__SOURCE PASSAGE__.
'''
What is Docker Compose to Kubernetes Converter?
A migration tool that transforms your Docker Compose YAML files into production-ready Kubernetes manifests. This converter automatically generates Deployments, Services, ConfigMaps, Secrets, and PersistentVolumeClaims from your Compose configuration, making it easy to move your containerized applications from Docker Compose to Kubernetes orchestration.
The tool understands Compose v3+ syntax and translates services, volumes, networks, environment variables, and port mappings into their Kubernetes equivalents. It handles common patterns like replica counts, resource limits, health checks, and volume mounts while maintaining your application's structure. All conversion happens client-side in your browser for complete privacy and security.
Why Use Docker Compose to Kubernetes Converter?
Manually converting Docker Compose to Kubernetes is tedious and error-prone, requiring deep knowledge of both systems. This tool automates the translation, handles the syntax differences, and generates production-grade Kubernetes YAML that follows best practices. It dramatically reduces migration time from days to minutes and helps teams adopt Kubernetes faster.
Development teams use this to move local Compose setups to Kubernetes clusters, DevOps engineers use it to standardize deployments across environments, and platform teams use it to help developers adopt Kubernetes without learning all the YAML syntax upfront. The tool ensures consistency and reduces human error in migrations.
Common Use Cases
Production Migration: Convert development docker-compose.yml files into Kubernetes manifests ready for staging and production cluster deployments with proper Deployments and Services.
Learning Kubernetes: Understand how Docker Compose concepts map to Kubernetes by seeing the direct translation of services, volumes, and networks into K8s resources.
Multi-Environment Deployment: Generate base Kubernetes manifests from Compose files, then customize them with Kustomize or Helm for different environments (dev/staging/prod).
CI/CD Automation: Automatically convert Compose files to Kubernetes manifests in your deployment pipeline for consistent infrastructure-as-code practices.
Microservices Migration: Migrate multi-container Compose applications to Kubernetes microservices architecture with proper service discovery and networking.
How to Use Docker Compose to Kubernetes Converter
Paste your docker-compose.yml content into the input field and the tool will automatically generate the equivalent Kubernetes manifests. The output includes separate YAML documents for each resource type (Deployments, Services, ConfigMaps, PVCs) that you can apply directly to your cluster with kubectl apply.
'''
__DATA EXTRACT__.
'''
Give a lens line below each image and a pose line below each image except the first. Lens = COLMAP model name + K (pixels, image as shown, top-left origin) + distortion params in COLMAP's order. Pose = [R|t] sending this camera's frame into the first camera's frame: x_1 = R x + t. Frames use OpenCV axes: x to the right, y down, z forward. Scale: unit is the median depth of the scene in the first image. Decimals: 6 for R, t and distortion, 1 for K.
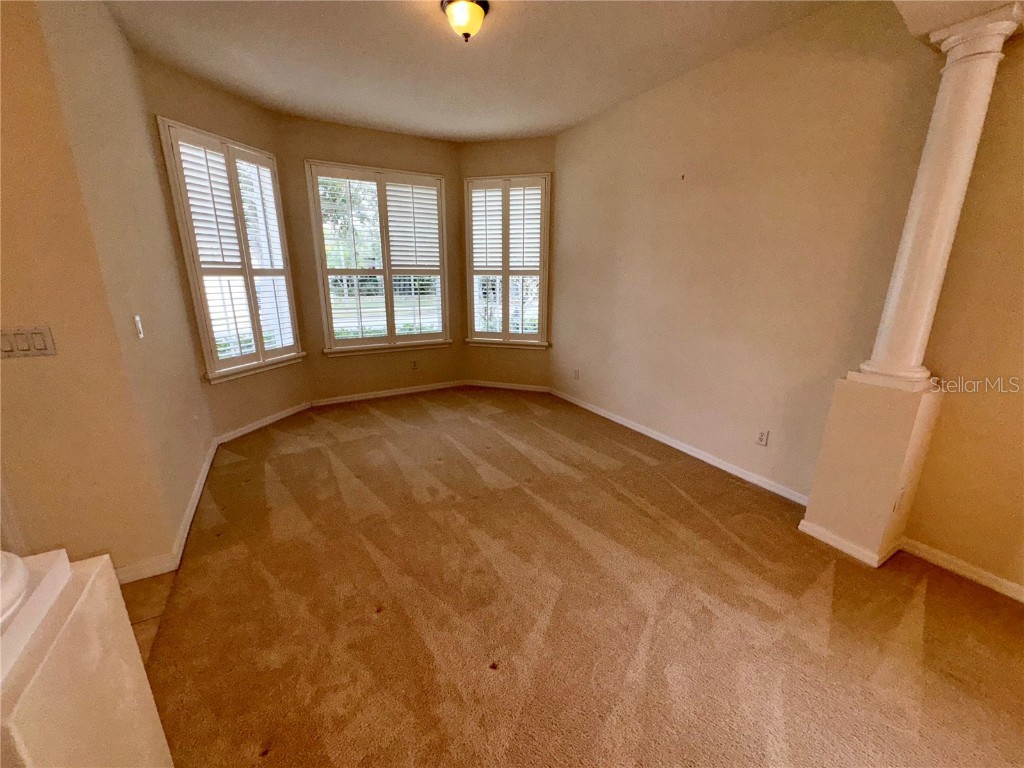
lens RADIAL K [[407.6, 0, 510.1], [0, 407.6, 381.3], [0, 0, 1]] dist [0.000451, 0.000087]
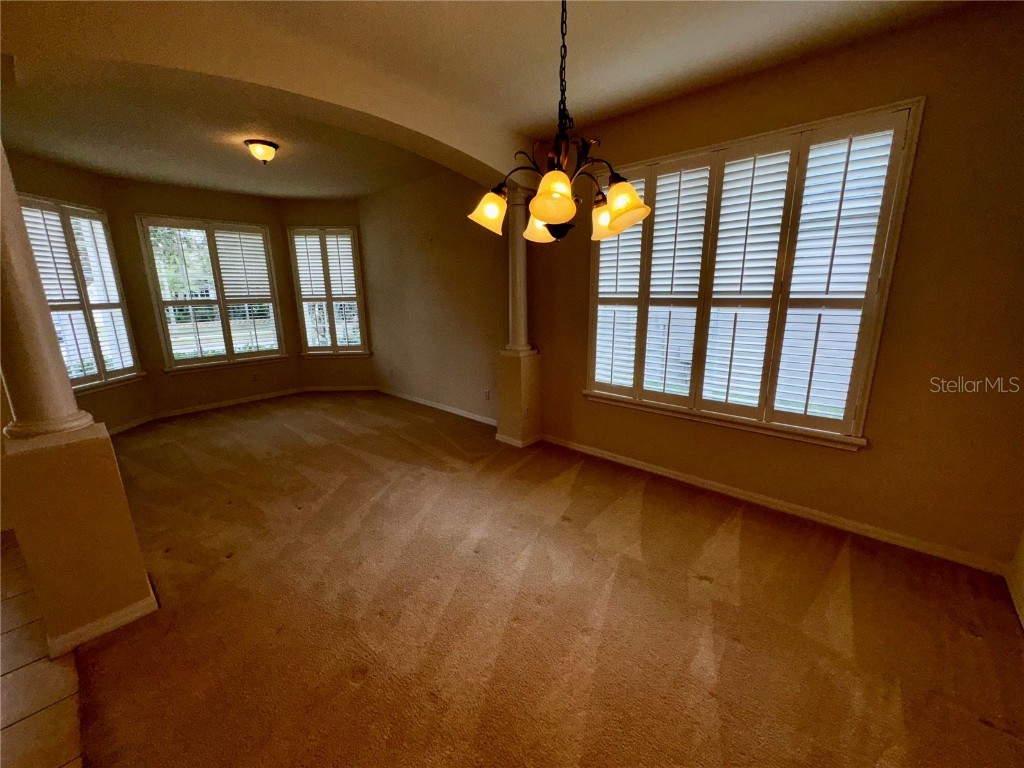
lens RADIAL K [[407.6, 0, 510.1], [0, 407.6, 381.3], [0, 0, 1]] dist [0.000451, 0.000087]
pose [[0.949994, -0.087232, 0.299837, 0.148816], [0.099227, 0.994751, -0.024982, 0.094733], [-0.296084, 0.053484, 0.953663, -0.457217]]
'''
'''
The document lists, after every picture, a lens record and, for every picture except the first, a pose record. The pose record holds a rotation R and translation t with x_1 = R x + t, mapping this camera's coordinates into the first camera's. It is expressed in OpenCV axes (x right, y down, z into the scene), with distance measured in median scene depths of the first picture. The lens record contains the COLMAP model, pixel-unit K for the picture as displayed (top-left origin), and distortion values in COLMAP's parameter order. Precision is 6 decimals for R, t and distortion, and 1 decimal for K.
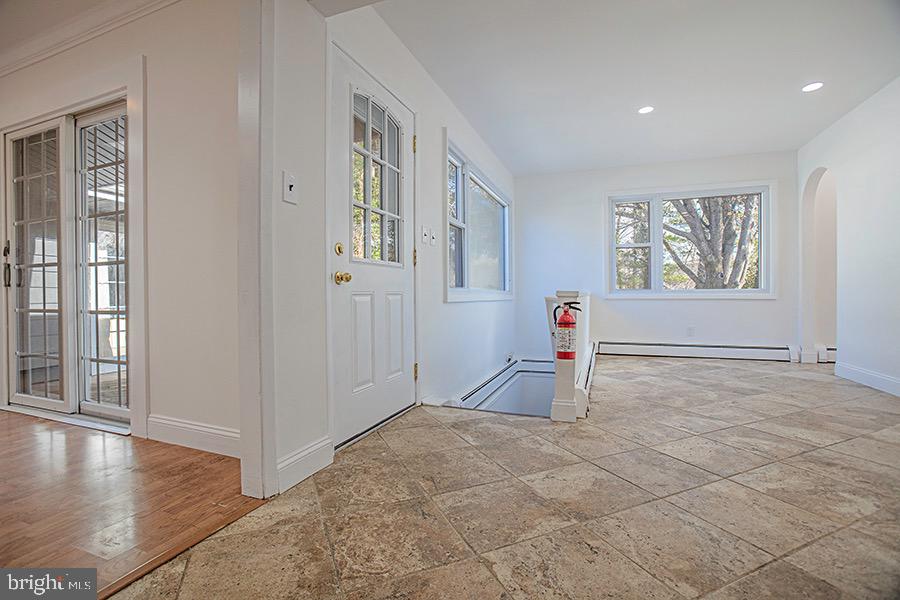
'''
__REQUIREMENT 1__.
Summarize the converter page in two sentences.
__REQUIREMENT 2__.
Write the next part of the converter page, picking up right after its final sentence.
The listing comes from a separate source, not from the converter page.

__ANSWER 1__.
The Docker Compose to Kubernetes Converter turns Compose YAML files into Kubernetes manifests such as Deployments, Services, ConfigMaps, Secrets, and PersistentVolumeClaims, with all conversion happening client-side in the browser. It automates a tedious, error-prone manual translation, serves uses like production migration, learning Kubernetes, and CI/CD automation, and works by pasting docker-compose.yml content into the input field.

__ANSWER 2__.
The converter handles most common Compose features including service definitions, volume mounts, environment variables, port mappings, restart policies, and health checks. Each generated manifest follows Kubernetes best practices with proper labels, selectors, and resource organization. Review the output and adjust resource limits, replicas, or storage classes as needed for your production environment.
Frequently Asked Questions
Q: What Docker Compose features are supported? A: The converter supports services, volumes, networks, environment variables, ports, labels, restart policies, health checks, and resource limits. Some advanced features like build contexts or dependencies may require manual configuration.
Q: Can it handle multi-service applications? A: Yes! The tool converts each service in your docker-compose.yml into a separate Kubernetes Deployment and Service, maintaining the relationships and networking between services.
Q: What Kubernetes version does it target? A: The generated manifests use Kubernetes API versions compatible with K8s 1.19+, including apps/v1 for Deployments and v1 for Services and ConfigMaps.
Q: Do I need to modify the output? A: The output is production-ready for basic cases, but you may want to customize resource limits, replica counts, storage classes, ingress rules, or namespace configurations based on your specific cluster setup.
Q: How are volumes handled? A: Named volumes become PersistentVolumeClaims, bind mounts become HostPath volumes (with warnings), and tmpfs mounts become emptyDir volumes. You'll need to configure your StorageClass for PVCs.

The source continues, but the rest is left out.